Participants from the Indigenous Women Parliamentarians Conference at the 2nd inauguration of Evo Morales - c.Natalia Caruso, MADREUntil the 1990s, women’s participation in Bolivia’s government was uncommon and generally unwelcome. Though the number of women candidates has since increased, most significantly during the recent 2009 elections, Indigenous women are still significantly underrepresented in Bolivia’s government.

President Evo Morales has pushed for reforms to Bolivia’s Constitution that have created unprecedented opportunities for poor and Indigenous peoples to hold political office. But for women who have been systematically denied education and formal leadership roles, the mere opportunity to stand for elections is not enough.

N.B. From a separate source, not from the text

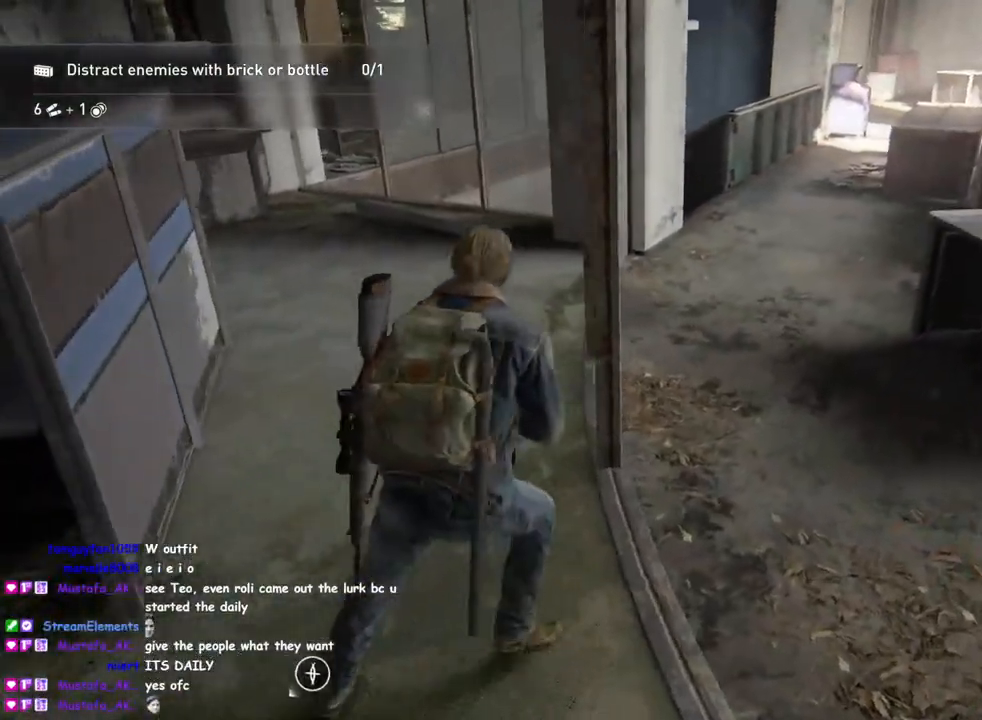
{"buttons": [], "left_stick": "up-left", "right_stick": "center", "events": [[150, "left_stick", "up"], [300, "right_stick", "center"], [317, "left_stick", "up-left"]]}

Without the skills and resources to mount successful political campaigns and govern effectively, Indigenous women will continue to be disenfranchised and Bolivia’s bold experiment in advancing participatory democracy and human rights will falter.  

The Solution

MADRE is partnering with the International Indigenous Women’s Forum (better known by its Spanish acronym FIMI) to equip women leaders in Bolivia with the skills they need to succeed in politics. The project will bring Indigenous women leaders from around Latin America to conduct trainings with Indigenous Bolivian women who want to run for public office. The topics of training will include:

  • Running a successful political campaign.
  • Building consensus across political and ethnic divides.
  • Addressing the needs of communities through the legislative process.

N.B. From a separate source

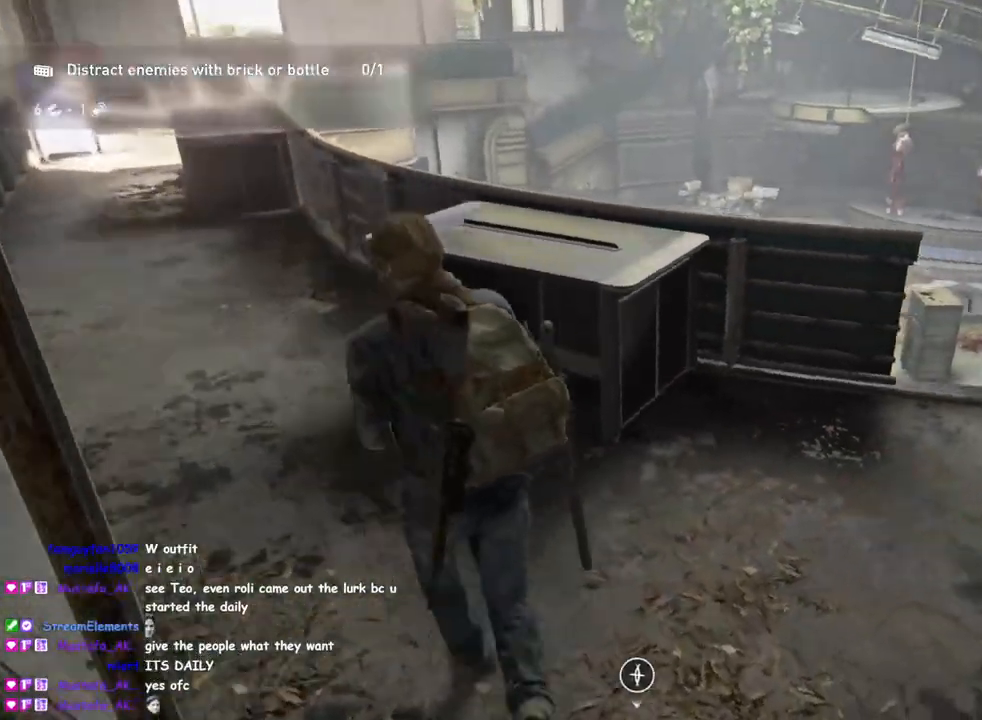
{"buttons": [], "left_stick": "up-left", "right_stick": "center", "events": []}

In order to reach the greatest number of Indigenous women leaders, FIMI and MADRE are working with Bartolina Sisa, the largest Indigenous women’s organization in Bolivia, to train Indigenous women for leadership roles at the local, national and international levels.

The Results

  • In the December 2009 elections, the number of women elected to parliamentary positions rose from 14% to 28%. Six Indigenous women who had participated in the workshops were elected to parliament.
  • In January of 2010, a national conference of Indigenous Women Parliamentarians drew close to 100 participants from across Latin America.
  • A larger number of Indigenous women will be elected to governmental positions, bringing meaningful self-determination for a traditionally repressed population.
  • The workshops will encourage communication and friendship between women seeking leadership positions in Bolivia and ultimately strengthen the social and political position of Indigenous women.

For the first time in history, the leadership of Indigenous women is being formally recognized in the political arena in Bolivia.

Serving as elected officials, Indigenous women are enacting a historic shift in state power to Bolivia's poor majority, bringing much-needed social services and delivering on the promise of democracy for Indigenous Peoples in Bolivia and beyond.